TASK OBJECTIVE:
From the top of the entries below through the line containing "deemed the act, omission", return every line exactly as written, please, and stop there.

[Dataset excerpts]
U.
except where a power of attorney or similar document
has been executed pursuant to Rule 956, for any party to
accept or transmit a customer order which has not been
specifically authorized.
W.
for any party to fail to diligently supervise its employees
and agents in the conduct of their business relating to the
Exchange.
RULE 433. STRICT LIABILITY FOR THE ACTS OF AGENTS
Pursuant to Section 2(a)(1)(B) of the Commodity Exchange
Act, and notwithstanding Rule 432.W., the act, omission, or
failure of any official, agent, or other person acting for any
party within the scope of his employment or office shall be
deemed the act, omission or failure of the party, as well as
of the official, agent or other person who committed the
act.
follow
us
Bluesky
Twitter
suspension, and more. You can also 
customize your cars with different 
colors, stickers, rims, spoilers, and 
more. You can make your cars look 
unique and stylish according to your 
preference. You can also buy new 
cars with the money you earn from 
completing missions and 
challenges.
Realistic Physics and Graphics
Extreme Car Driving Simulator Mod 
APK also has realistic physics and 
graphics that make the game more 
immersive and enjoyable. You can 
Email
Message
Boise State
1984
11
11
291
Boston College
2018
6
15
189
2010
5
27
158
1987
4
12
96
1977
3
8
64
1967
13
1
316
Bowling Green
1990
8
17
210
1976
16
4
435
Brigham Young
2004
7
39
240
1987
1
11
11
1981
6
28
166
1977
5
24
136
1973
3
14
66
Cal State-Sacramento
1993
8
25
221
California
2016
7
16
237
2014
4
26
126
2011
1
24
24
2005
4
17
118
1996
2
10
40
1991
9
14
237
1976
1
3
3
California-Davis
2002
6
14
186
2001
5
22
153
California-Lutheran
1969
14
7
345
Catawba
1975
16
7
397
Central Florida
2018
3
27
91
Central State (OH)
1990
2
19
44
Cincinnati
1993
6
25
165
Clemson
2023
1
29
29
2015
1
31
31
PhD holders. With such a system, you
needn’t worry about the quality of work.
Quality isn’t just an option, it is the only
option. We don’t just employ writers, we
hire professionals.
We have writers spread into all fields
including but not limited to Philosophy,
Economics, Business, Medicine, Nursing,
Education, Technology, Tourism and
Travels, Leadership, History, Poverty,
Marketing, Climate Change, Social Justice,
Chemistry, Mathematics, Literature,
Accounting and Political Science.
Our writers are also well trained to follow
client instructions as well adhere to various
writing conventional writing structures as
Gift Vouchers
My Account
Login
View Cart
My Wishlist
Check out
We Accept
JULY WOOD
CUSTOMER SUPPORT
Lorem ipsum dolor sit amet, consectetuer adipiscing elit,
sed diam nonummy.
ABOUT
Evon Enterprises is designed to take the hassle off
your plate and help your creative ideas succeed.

RESPONSE:
U.
except where a power of attorney or similar document
has been executed pursuant to Rule 956, for any party to
accept or transmit a customer order which has not been
specifically authorized.
W.
for any party to fail to diligently supervise its employees
and agents in the conduct of their business relating to the
Exchange.
RULE 433. STRICT LIABILITY FOR THE ACTS OF AGENTS
Pursuant to Section 2(a)(1)(B) of the Commodity Exchange
Act, and notwithstanding Rule 432.W., the act, omission, or
failure of any official, agent, or other person acting for any
party within the scope of his employment or office shall be
deemed the act, omission or failure of the party, as well as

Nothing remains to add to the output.